Premetto che non sono un credente, ma credo che la spiritualità sia una caratteristica e una necessità dell’uomo. Papa Francesco ha compiuto dei gesti bellissimi. C’è bisogno di un nuovo senso di ciò che è sacro: dobbiamo assumerci più responsabilità, essere più pastori e meno agnelli, inserire nuovi pensieri “alti” nei pensieri e nei doveri che dobbiamo assumere. Questo momento ci ha dato una grossa spinta a ripensare a ciò che è veramente sacro. La vita umana è sacra, la vita del pianeta è sacra. Dobbiamo essere costruttori e non distruttori. E’ il momento della scelta, siamo a un bivio della storia.
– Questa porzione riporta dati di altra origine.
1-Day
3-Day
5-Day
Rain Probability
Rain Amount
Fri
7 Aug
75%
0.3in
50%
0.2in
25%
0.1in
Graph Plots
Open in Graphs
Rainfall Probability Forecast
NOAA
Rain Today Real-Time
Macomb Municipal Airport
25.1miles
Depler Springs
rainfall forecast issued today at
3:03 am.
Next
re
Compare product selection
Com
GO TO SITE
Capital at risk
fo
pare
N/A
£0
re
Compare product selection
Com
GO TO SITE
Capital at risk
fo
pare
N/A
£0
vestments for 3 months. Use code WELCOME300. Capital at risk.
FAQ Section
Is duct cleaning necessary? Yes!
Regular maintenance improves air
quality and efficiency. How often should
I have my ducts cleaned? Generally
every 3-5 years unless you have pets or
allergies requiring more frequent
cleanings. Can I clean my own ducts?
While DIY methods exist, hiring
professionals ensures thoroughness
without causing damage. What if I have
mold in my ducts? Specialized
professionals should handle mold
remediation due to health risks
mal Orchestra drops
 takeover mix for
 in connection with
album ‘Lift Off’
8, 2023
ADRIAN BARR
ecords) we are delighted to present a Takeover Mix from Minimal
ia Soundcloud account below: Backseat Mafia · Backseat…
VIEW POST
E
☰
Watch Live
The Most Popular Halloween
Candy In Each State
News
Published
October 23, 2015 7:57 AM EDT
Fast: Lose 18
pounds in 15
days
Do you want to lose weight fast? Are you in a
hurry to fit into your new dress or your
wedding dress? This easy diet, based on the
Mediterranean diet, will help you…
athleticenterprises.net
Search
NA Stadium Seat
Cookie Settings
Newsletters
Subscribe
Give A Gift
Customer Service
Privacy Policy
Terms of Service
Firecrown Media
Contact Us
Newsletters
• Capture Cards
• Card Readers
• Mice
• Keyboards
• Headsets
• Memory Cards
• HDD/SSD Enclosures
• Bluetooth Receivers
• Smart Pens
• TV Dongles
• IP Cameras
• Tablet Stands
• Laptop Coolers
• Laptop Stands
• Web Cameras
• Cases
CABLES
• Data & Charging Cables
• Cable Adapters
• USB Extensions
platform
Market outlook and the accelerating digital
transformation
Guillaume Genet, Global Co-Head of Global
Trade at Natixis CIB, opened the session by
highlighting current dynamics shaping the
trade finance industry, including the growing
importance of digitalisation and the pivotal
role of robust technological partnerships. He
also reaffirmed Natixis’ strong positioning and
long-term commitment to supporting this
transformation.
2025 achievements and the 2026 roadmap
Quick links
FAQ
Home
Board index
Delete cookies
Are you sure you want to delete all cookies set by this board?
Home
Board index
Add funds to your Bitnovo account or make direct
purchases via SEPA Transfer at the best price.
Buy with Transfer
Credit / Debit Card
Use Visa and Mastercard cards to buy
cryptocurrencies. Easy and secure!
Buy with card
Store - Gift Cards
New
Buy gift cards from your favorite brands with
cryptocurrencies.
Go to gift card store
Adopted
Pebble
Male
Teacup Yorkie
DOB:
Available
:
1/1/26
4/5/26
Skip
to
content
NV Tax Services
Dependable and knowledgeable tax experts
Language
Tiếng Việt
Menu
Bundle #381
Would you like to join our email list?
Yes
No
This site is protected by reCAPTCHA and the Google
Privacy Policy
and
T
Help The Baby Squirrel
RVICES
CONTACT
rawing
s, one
Un cambio di passo per tutto il mondo?

La cultura dominante materialista, l’economia, la finanza, il predominio del denaro, devono oggi inchinarsi a qualcosa di superiore, alla madre terra e al cosmo. Se sei un credente hai questa responsabiltà. Se non sei credente anche. Io ho una figlia down, da sempre vado all’istituto don Gnocchi e lì trovi operatori cattolici che hanno una fede strepitosa e non credenti che hanno una grande fede sociale e umana.

Quando tutto questo finirà, quale sarà la prima cosa che vorrà fare? Rivedere mia figlia Elettra, (37 anni) che non vedo dall’inizio del lockdown: vive questo periodo isolata in comunità ed è tra le categorie più a rischio. Ho appena rivisto mio figlio, che ha 29 anni: ho avuto paura di abbracciarlo all’inizio. Stringerlo a me è stato il primo atto di coraggio. Francesca, che ha 20 anni, in questi giorni ha iniziato a studiare la chitarra e a comporre dei brani, fra cui uno molto bello su come ci si può amare oggi solo attraverso uno schermo. Penso che potremo lavorare insieme.